Fire Chief

It's still the same old story

Tradition can be a sacred thing, but most traditions have become worn out and are dragged on and on for tradition's sake alone. Moreover, I doubt that any trade or vocation has more traditions than the fire service has. One tradition that deserves our attention is promoting and preserving two of the basic units in the American fire service: the pumper and the ladder truck. These two units have, after

Tradition can be a sacred thing, but most traditions have become worn out and are dragged on and on for tradition's sake alone. Moreover, I doubt that any trade or vocation has more traditions than the fire service has.

One tradition that deserves our attention is promoting and preserving two of the basic units in the American fire service: the pumper and the ladder truck. These two units have, after a fashion, survived the span of decades and, although my eyes are aged and cataractous, I can still see this combination working.

At this point we lose a number of readers, for their duty is carried out in communities of a size not requiring the service of a ladder truck. They get along with a pumper, and often their secondary application is to carry water with the use of tankers. These towns, villages and hamlets proceed with a basic supply of truck tools, 24-foot extension ladders and 14-foot roof ladders. A 35-foot extension is rarely available, despite the occasional need for one.
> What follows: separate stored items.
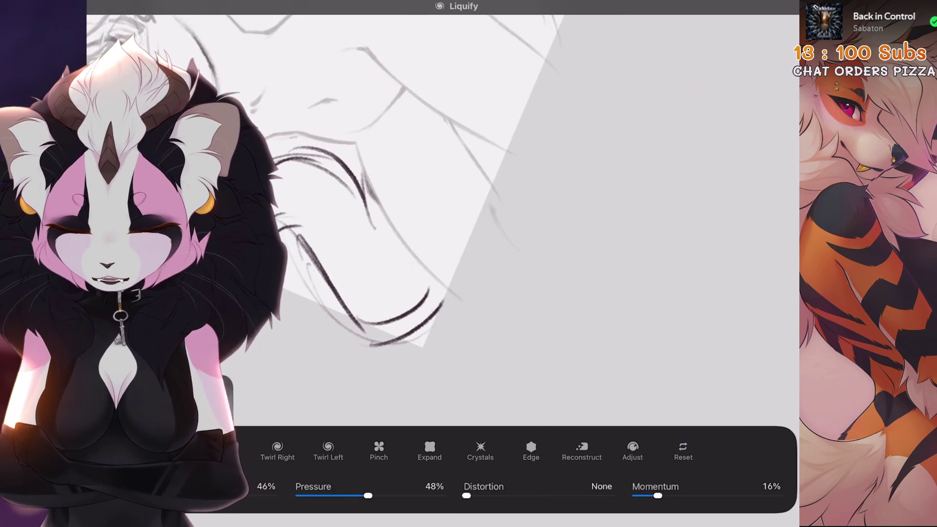
pyautogui.scroll(-1, 439, 219)
pyautogui.scroll(-4, 439, 220)
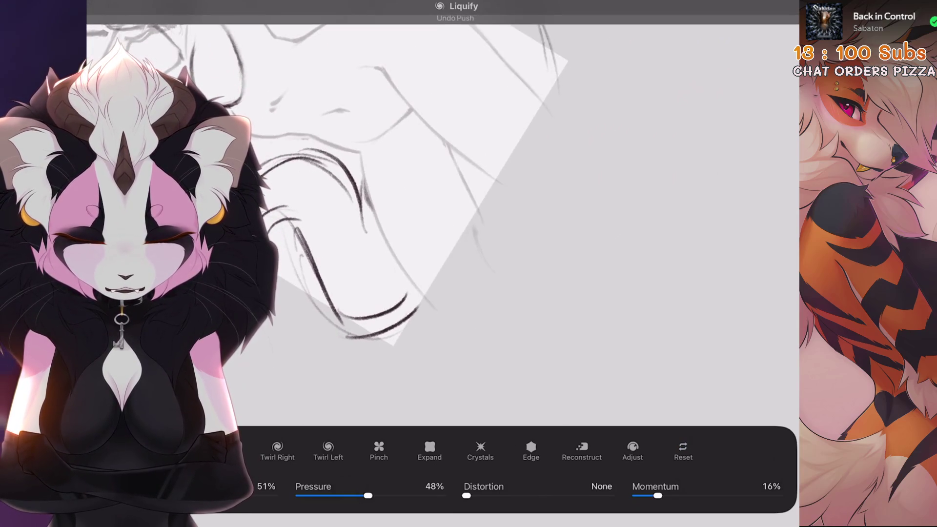
pyautogui.scroll(3, 439, 220)
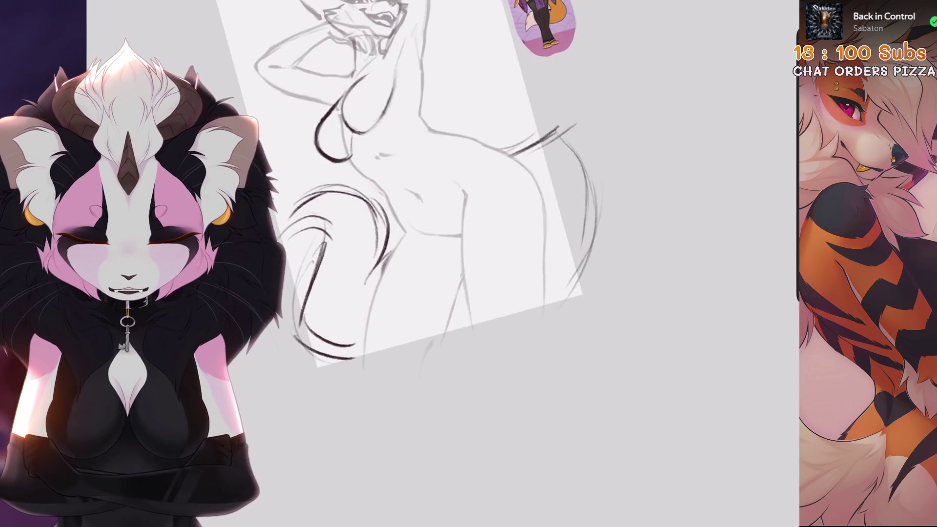
# Step: Undo the liquify reshaping to compare, then resume liquifying the sketch
pyautogui.scroll(-3, 439, 219)
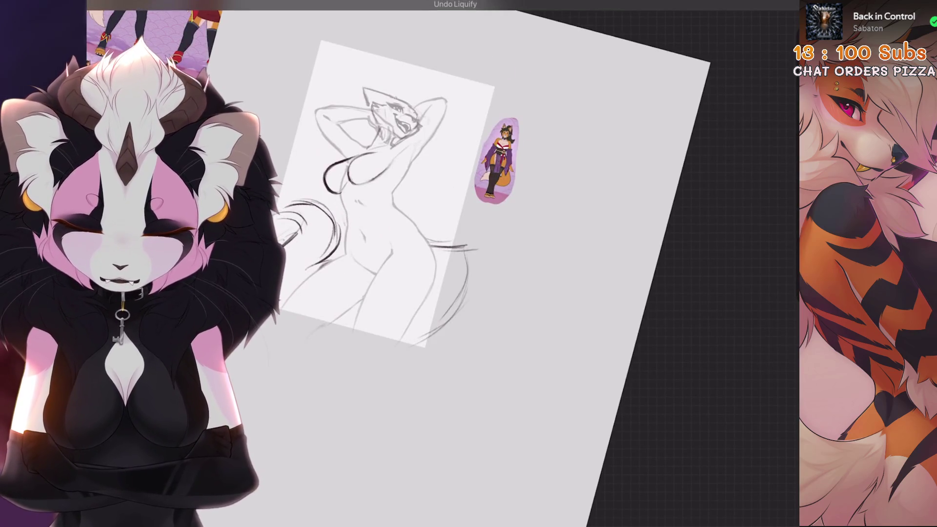
pyautogui.scroll(2, 439, 219)
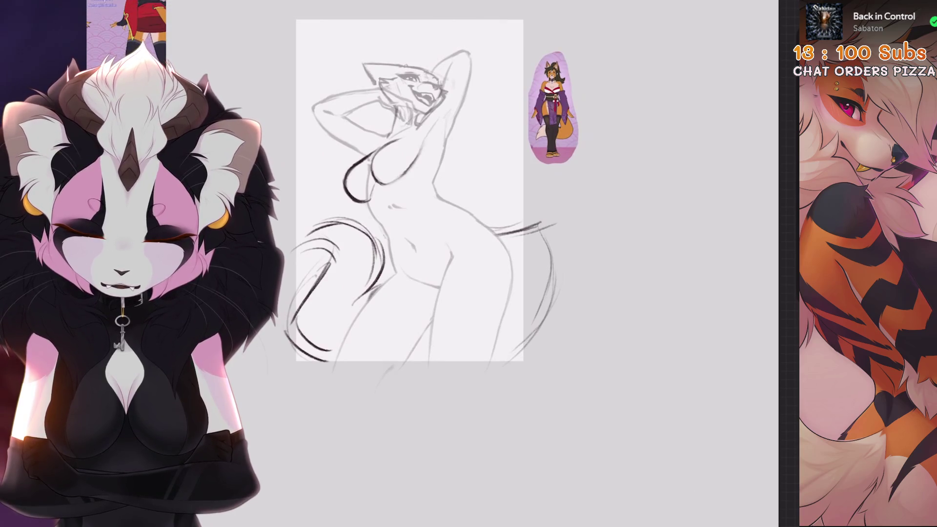
pyautogui.press('ctrl+z')
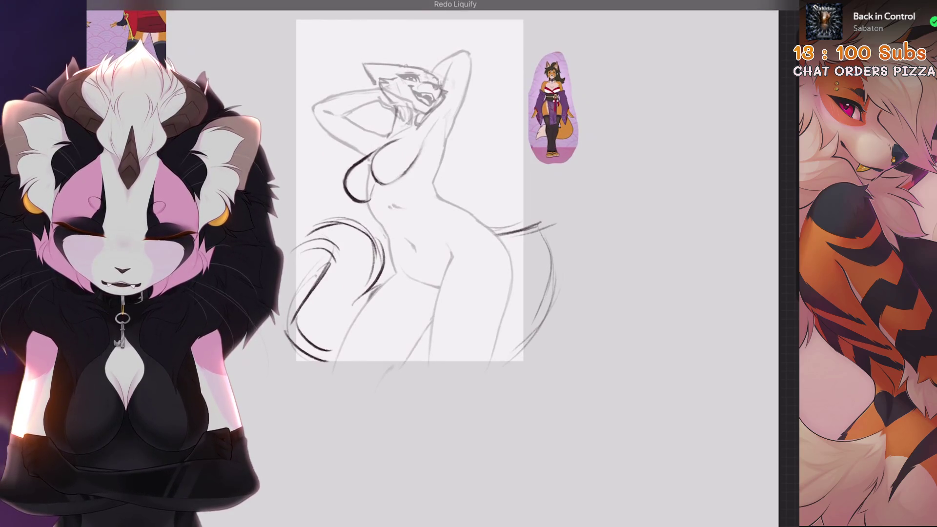
pyautogui.scroll(3, 468, 235)
pyautogui.click(147, 381)
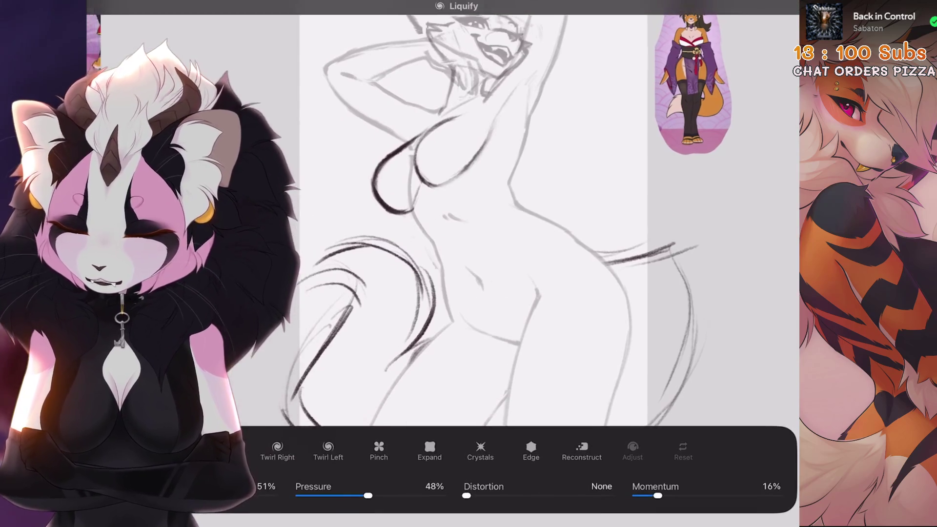
# Step: Push the chest and hip curves with Liquify
pyautogui.scroll(3, 468, 235)
pyautogui.scroll(-3, 536, 220)
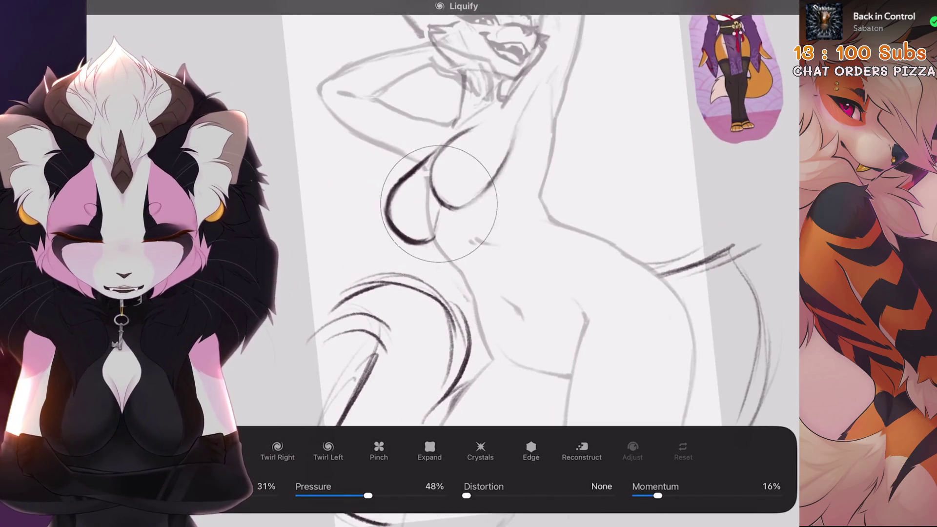
pyautogui.scroll(-1, 468, 219)
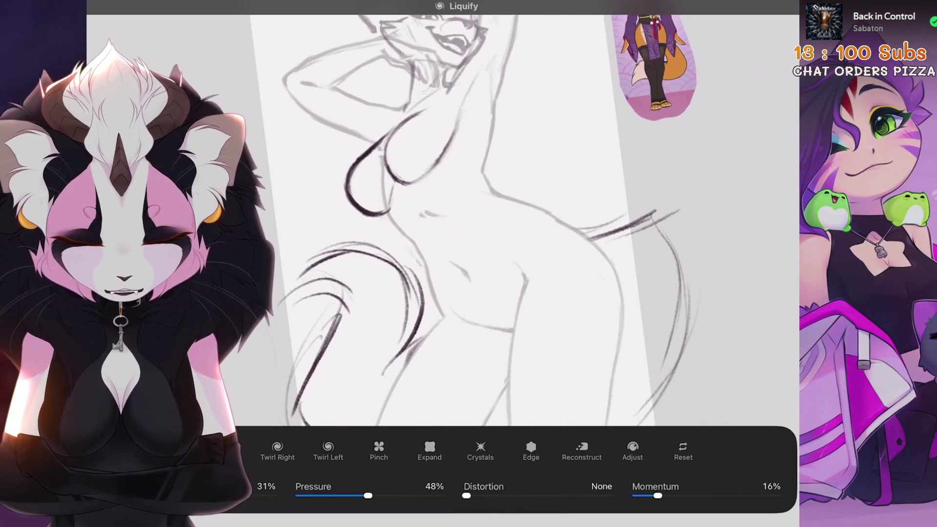
pyautogui.scroll(-1, 468, 220)
pyautogui.scroll(4, 468, 219)
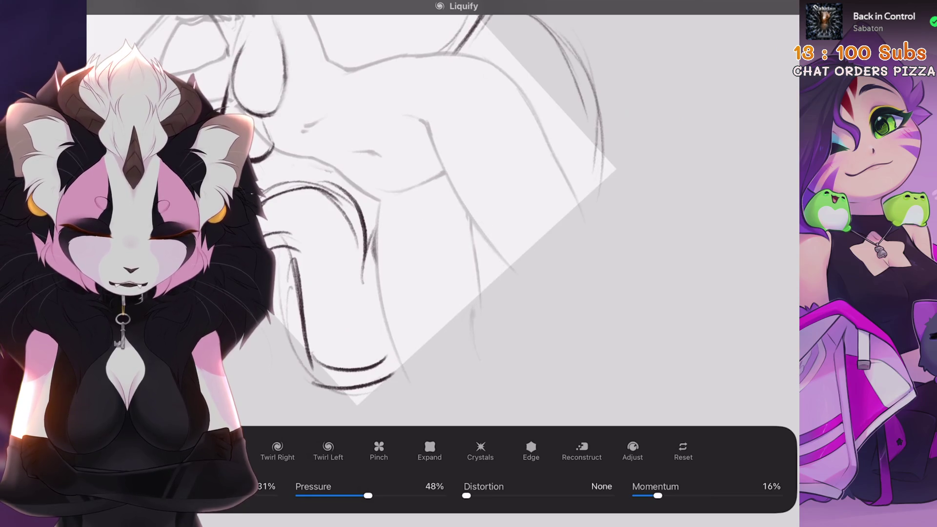
pyautogui.scroll(-1, 469, 220)
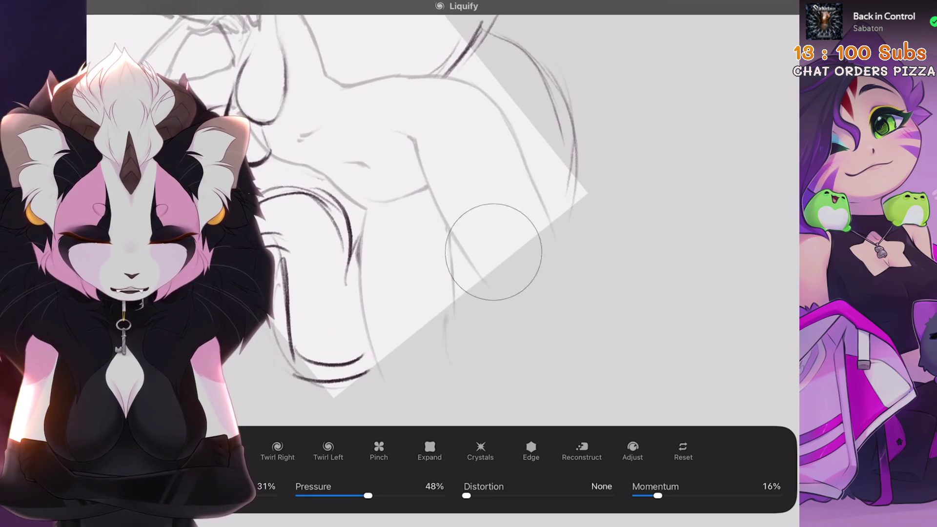
pyautogui.scroll(-1, 439, 220)
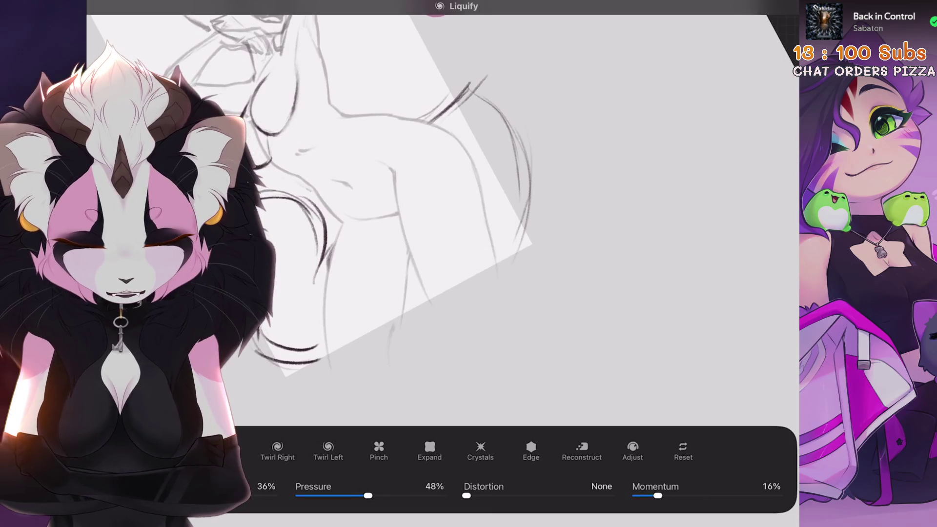
pyautogui.scroll(2, 390, 219)
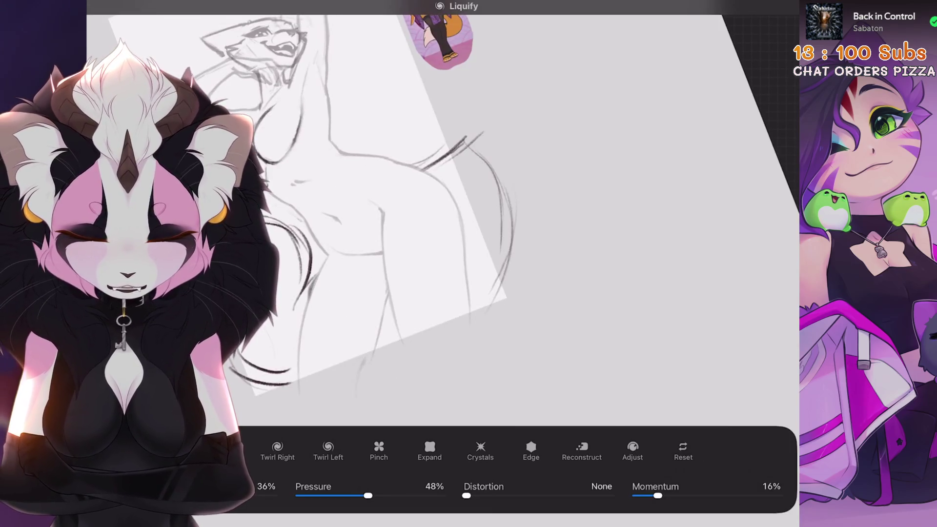
# Step: Undo the last bad push and keep reshaping the chest and hip curves
pyautogui.press('ctrl+z')
pyautogui.press('ctrl+z')
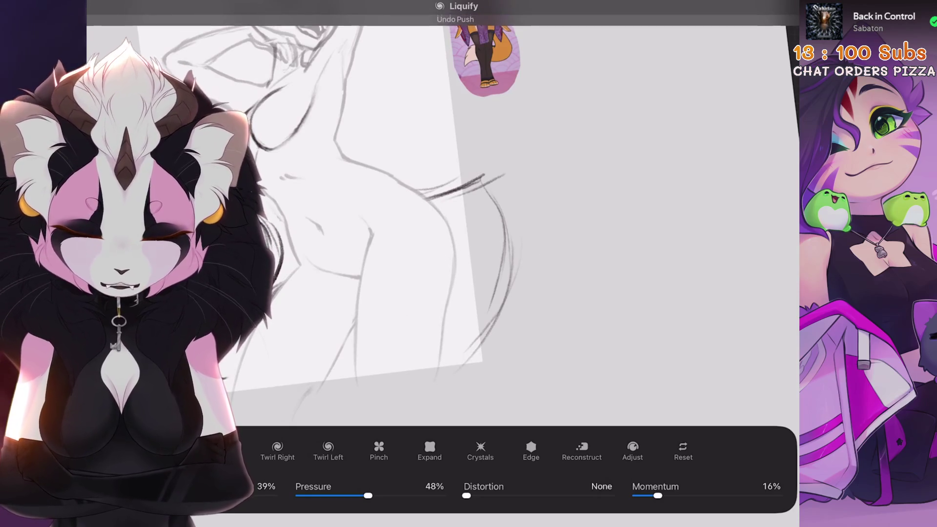
pyautogui.scroll(2, 439, 220)
pyautogui.hscroll(-2, 390, 220)
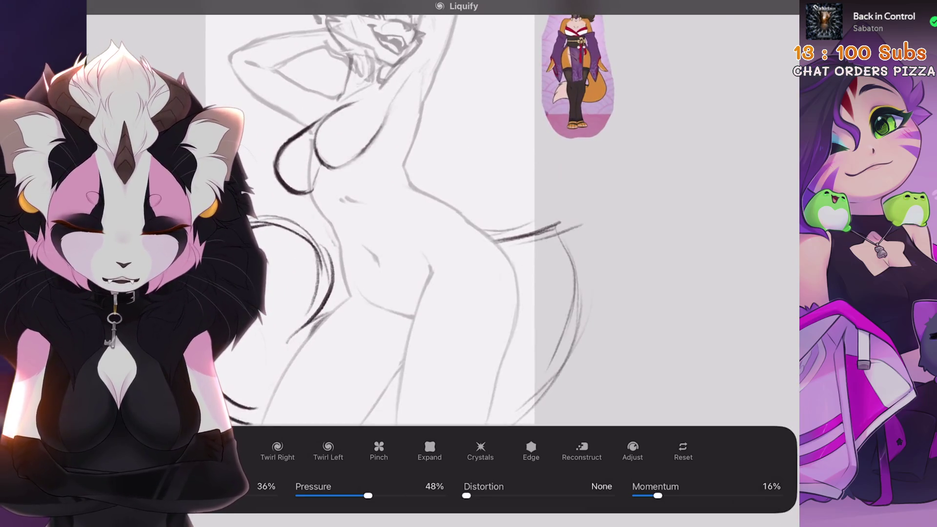
pyautogui.hscroll(-2, 390, 219)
One community that was growing and in need of additional ladder capability was Hamlin, N.Y. This fire department solved the problem by designing a rescue truck to carry ladders that were otherwise lacking. When this was combined with what they carried on their pumpers, they became ladder solvent.

Once upon a time

I won't get into the technicalities of when a fire district gets to the size that a ladder truck is warranted. There were the days, however, when mid-range communities solved the ladder problem with what was called a city service truck, a straight-framed vehicle with a long wheel base that could accommodate the wall ladders of the time. These carried a full complement of truck company tools as well as salvage gear. When I entered the Dunkirk Fire Department in 1946, we had a 1923 Ahrens-Fox city service truck, and it was great to work off of. (We switched to an aerial ladder truck in the late ’40s.)

Somewhere in the passage of time, a pump, water tank, hose body and booster reel were put on the city service truck, which meant that it possessed the qualities of a triple combination pumper. This bumped its status up to four combinations on a single frame, so it took on the term “quad.” Insurance rating organizations recognized that a single unit couldn't do both jobs, because in those days the pump was usually at the source, while the ladder truck was at the fire. Accordingly, the quad was graded at half credit as a pumper and full credit as a ladder truck, or the other way around.

In the mid-'30s, the hydraulic metal aerial ladder came into service, and since it could be put on a straight-frame chassis, it was inviting to smaller communities. That made the city service rig something of the past and did the quad no favors, either.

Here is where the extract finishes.